We reported 3 preoperative variables independently associated with perioperative complications, each reflecting a different preoperative parameter: (1) the ASA score reflected the status of the patient's comorbidities; (2) the indication reflected the type of disease requiring surgery; and (3) the type of liver resection reflected the extent of surgery. All 3 variables are general preoperative parameters, are always available in the preoperative period, and do not need specific measurements. We chose to integrate them in a simple and intuitive score that can be determined at the bedside or in the preoperative outpatient clinic. The result of the score was associated with the occurrence of postoperative complications and their severity. More than one-third of the patients with a score higher than 1 had a postoperative complication requiring an invasive procedure in more than one-third of cases. Patients receiving a major resection for a malignant neoplasm already have at least a score of 2, and even a low ASA score. Patients with a high score are likely to benefit from preoperative conditioning (optimization of nutrition, cessation of smoking, physical exercise, biliary drainage in the case of jaundice, right portal vein embolization if appropriate) and active postoperative management (respiratory physiotherapy and mobilization). Moreover, even if the type of operation and the comorbidities cannot be modified in a given patient, our score may help to estimate the incidence of complications in the discussion for informed consent.
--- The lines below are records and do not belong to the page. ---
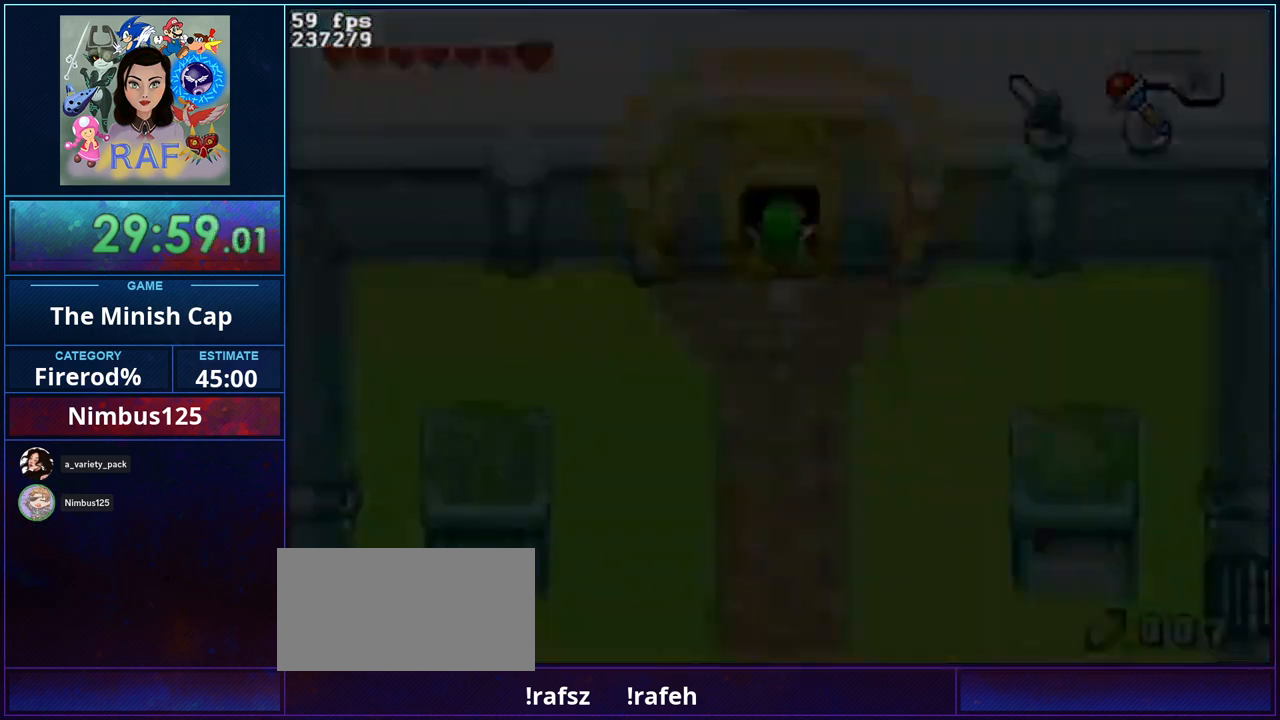
{"buttons": ["DPAD_UP"], "events": []}
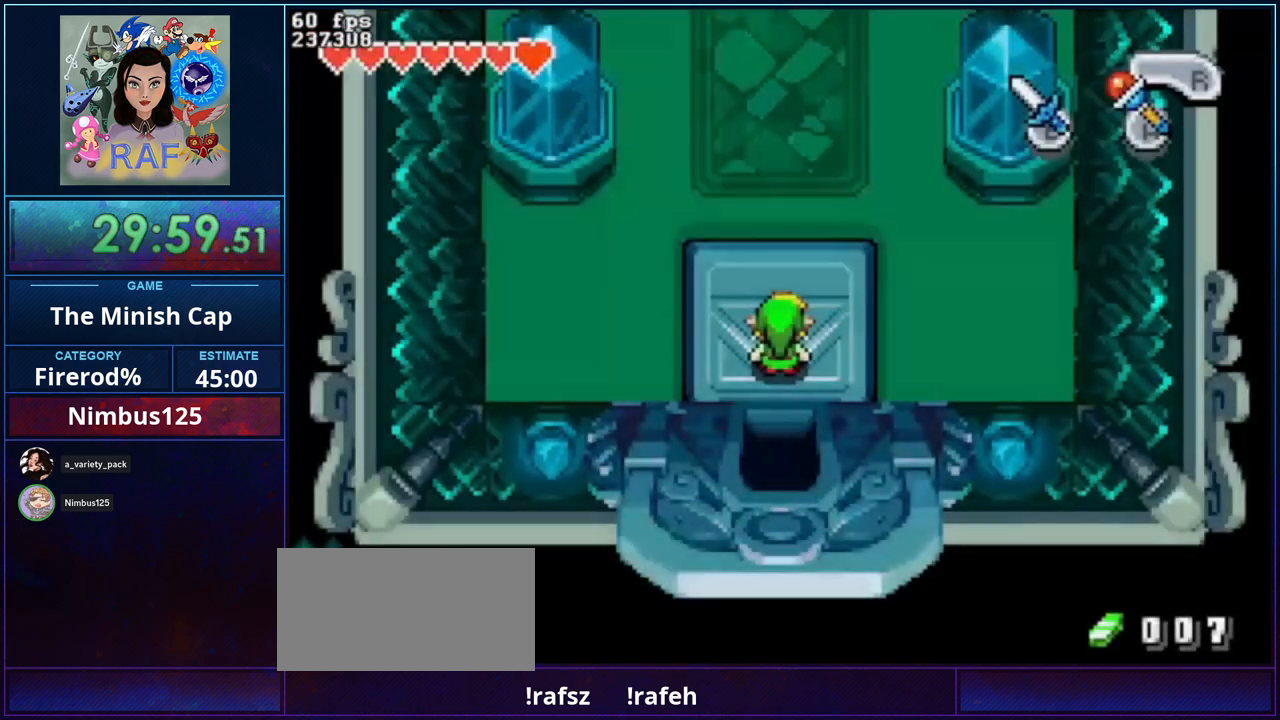
{"buttons": ["R1", "DPAD_UP"], "events": [[400, "R1", "down"]]}
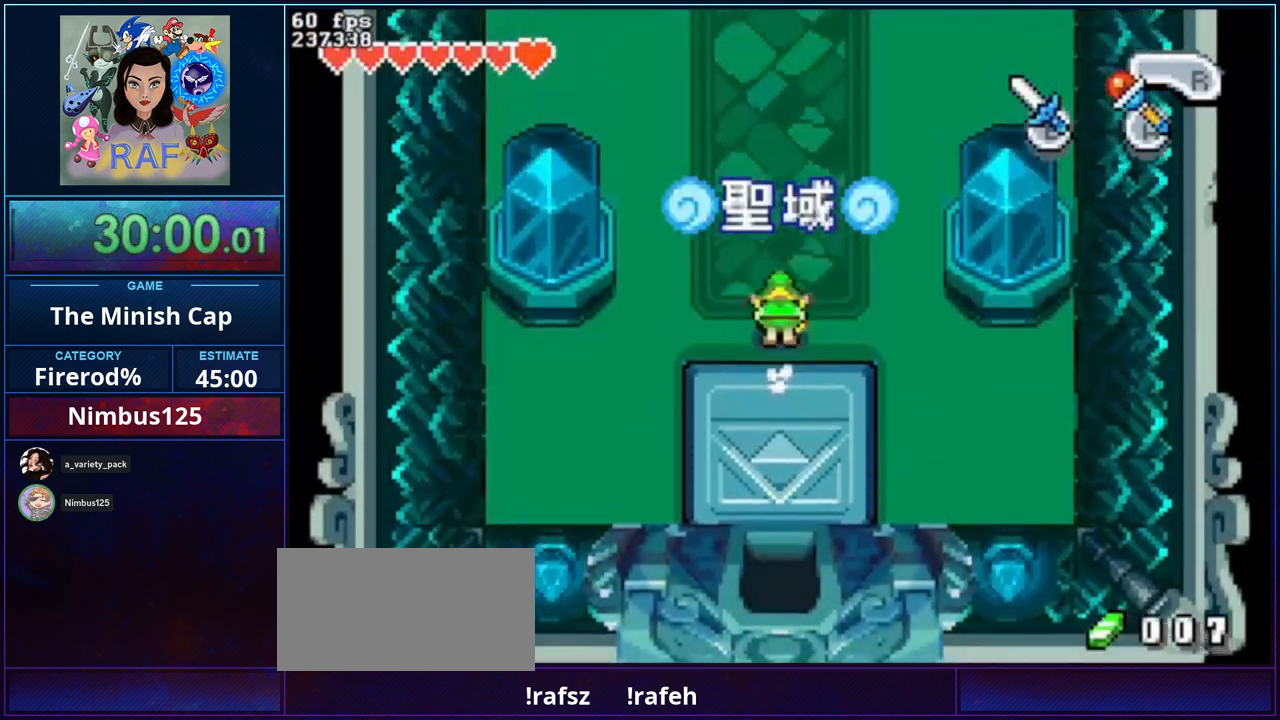
{"buttons": ["R1", "DPAD_UP"], "events": [[67, "R1", "up"], [367, "R1", "down"]]}
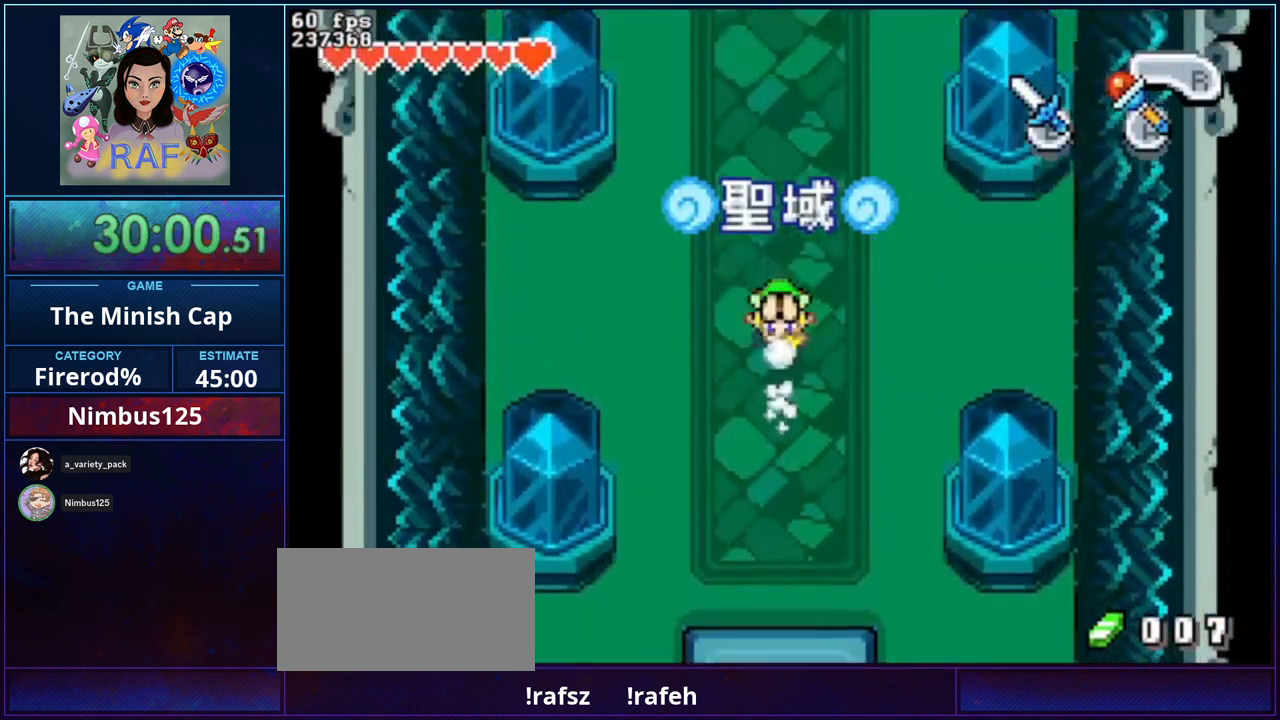
{"buttons": ["R1", "DPAD_UP"], "events": [[67, "R1", "up"], [367, "R1", "down"]]}
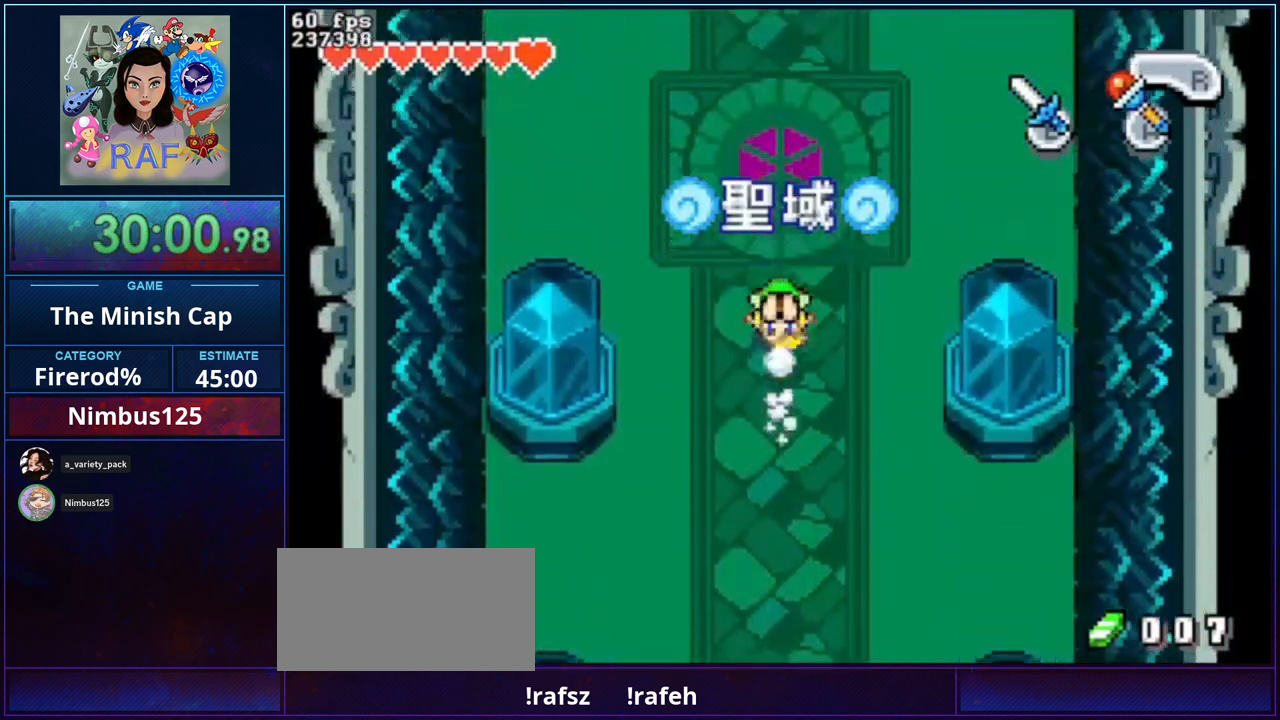
{"buttons": ["DPAD_UP"], "events": [[33, "R1", "up"], [333, "R1", "down"], [500, "R1", "up"]]}
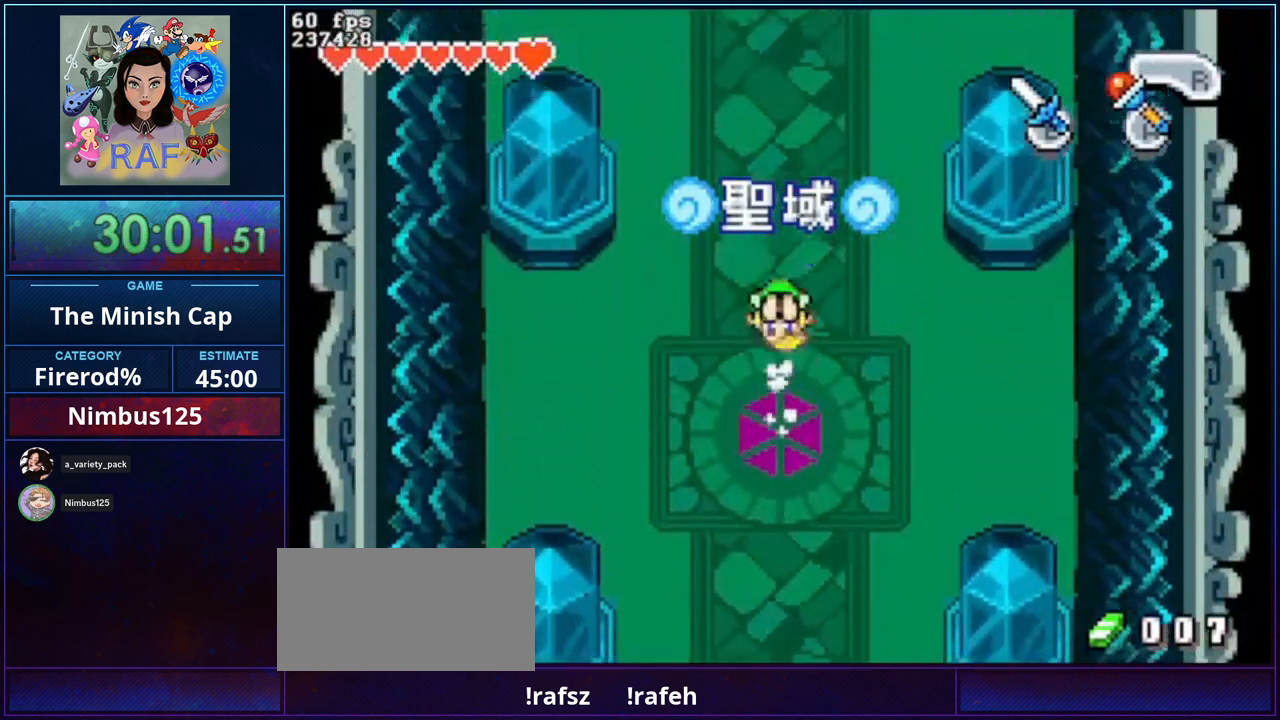
{"buttons": ["DPAD_UP"], "events": [[333, "R1", "down"], [500, "R1", "up"]]}
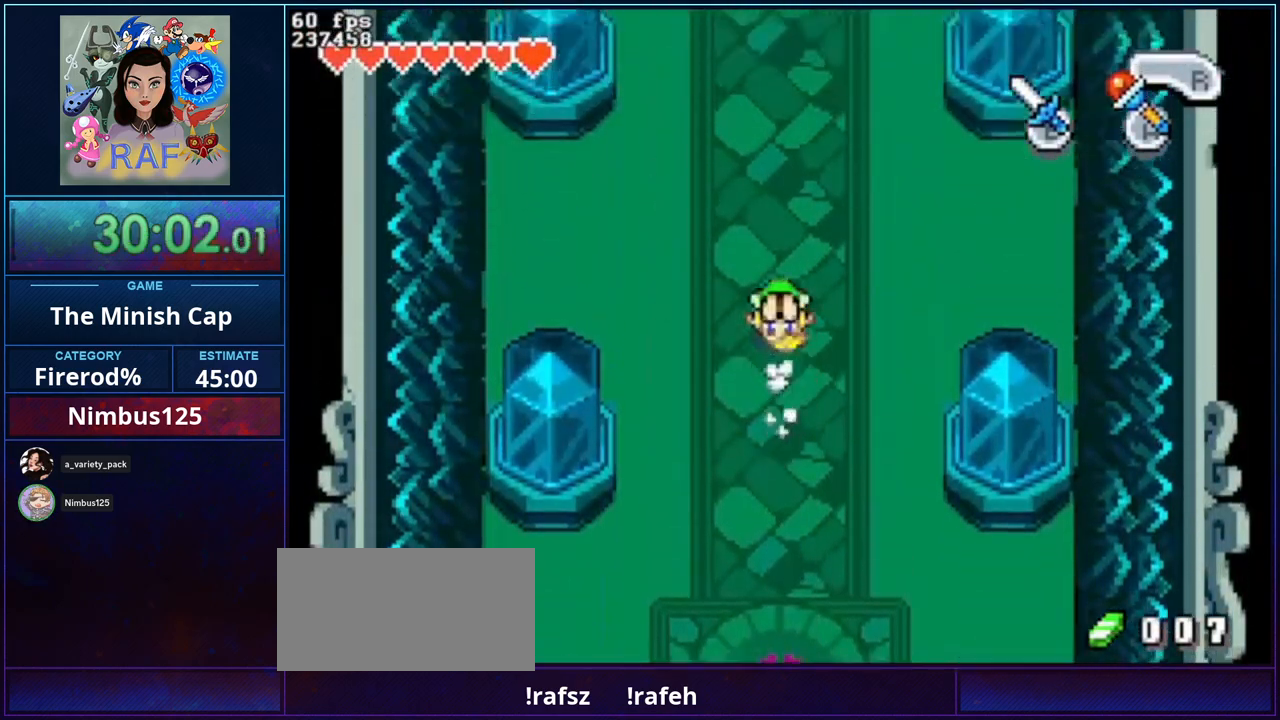
{"buttons": ["DPAD_UP"], "events": [[267, "R1", "down"], [433, "R1", "up"]]}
In conclusion, with a dedicated and experienced multidisciplinary unit, mortality rates after liver resection lower than 1% can be obtained; nevertheless, morbidity rates are still high (>30%). The easy identification of patients who are more vulnerable to complications allows for appropriate modifications to improve patients' preoperative clinical conditions before surgery (nutrition, smoking, and physical activity) and, after the safest procedure is performed, to direct efforts against specific morbidities after surgery (pulmonary embolism, atelectasis, etc) by focused protective protocols.